# June Challenge-Idea thread



## bill (May 21, 2004)

Ok, last month was a hit, not too easy and not too hard (took many out of their comfort zone







). Let's toss out some ideas in this thread so we can get one picked out and locked down. Think it will be a busy month so the quicker we decide the better.


----------



## diveback (Jan 29, 2007)

http://www.woodturningonline.com/Turning/Projects/football.html


----------



## Bobby (May 21, 2004)

How about some birdhouse ornaments?


----------



## Tortuga (May 21, 2004)

How 'bout a nice, straight stick ????? :rotfl::rotfl::rotfl:


----------



## Slip (Jul 25, 2006)

I kinda agree. Maybe one of your best pens and all to be donated to the troops or auction?


----------



## Tortuga (May 21, 2004)

slip knot said:


> I kinda agree. Maybe one of your best pens and all to be donated to the troops or auction?


LOL...Slip...I think you misunderstood me.. I was referring to just a plain nice straight smooth STICK...

You guys are making me THINK..and that's hard at this point in life.:rotfl:

You might have an idea on the 'pens for troops' thang, though.. Mebbe each person's best shot at an inlay or sumthin'.. Course, I don't think that mustard monster machine of Galvbay's will handle sumthin' that small...:redface:


----------



## bill (May 21, 2004)

I like the birdhouse, heck I even got a few little birds around here


----------



## bear hide (Feb 14, 2008)

I like the bird house ornament. I'm retiring Thursday. After a hundred thousand honey-dos, I may have time to spin something.


----------



## Slip (Jul 25, 2006)

If and when I ever get back to the US, I will have to try to participate in what ever is decided. Even if the pen thing gets picked or the birdhouse, my Mustard Monster will sure try to spin something even that small. I'm just getting anxious to get back and try one. So far, I think I will fly back home June 20th if all continues to go well. Or at least I hope so. Sure is a lot of Euculiptus (sp.) trees here. Not sure how I can slip some through customs on the plane though.


----------



## Bobby (May 21, 2004)

The bird house ornaments are easy to make and open to your imgenation(sp). I made about 30 of them and have 2 or 3 left.My wife loves to give them away.


----------



## Robert A. (Jan 8, 2009)

bear hide said:


> I like the bird house ornament. I'm retiring Thursday. After a hundred thousand honey-dos, I may have time to spin something.

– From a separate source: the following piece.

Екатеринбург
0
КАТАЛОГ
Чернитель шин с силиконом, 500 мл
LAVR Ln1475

Congradulations Bear hide!!! Good luck with your Retirement!!


----------



## Tortuga (May 21, 2004)

bear hide said:


> I like the bird house ornament. *I'm retiring Thursday. *After a hundred thousand honey-dos, I may have time to spin something.

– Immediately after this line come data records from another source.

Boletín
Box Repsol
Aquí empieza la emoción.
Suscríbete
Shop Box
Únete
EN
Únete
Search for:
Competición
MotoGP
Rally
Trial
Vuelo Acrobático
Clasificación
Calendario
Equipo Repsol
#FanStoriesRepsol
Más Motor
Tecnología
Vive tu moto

Congrats on the retirement,Bear.. Welcome to the world of the 'slowly decomposing'...even though you are a mighty young buck to have pulled this off... I'll give ya 90 days till you are wondering..."Now, what the heck can I think of to do today ?"...:biggrin:

As to the 'challenge'...I kinda like Bobby's suggestion..lotsa room for imagination there...and could come up with some cool Christmas ornaments. just my .02


----------



## 3192 (Dec 30, 2004)

Put me down for the birdhouse project. gb


----------



## bill (May 21, 2004)

looks like it's done...June Birdhouse


----------



## bear hide (Feb 14, 2008)

galvbay said:


> Put me down for the birdhouse project. gb


Uh oh.... we got us a ringer, Boys.

Jim will probably turn a bird house that a Condor could nest in. LOL.


----------



## bear hide (Feb 14, 2008)

Tortuga said:


> Congrats on the retirement,Bear.. Welcome to the world of the 'slowly decomposing'...even though you are a mighty young buck to have pulled this off... I'll give ya 90 days till you are wondering..."Now, what the heck can I think of to do today ?"...:biggrin:
> 
> I reached a mutual diagreement with my company and am taking an early retirement severence. I am very happy. I will have to get another job. My wife said so.


----------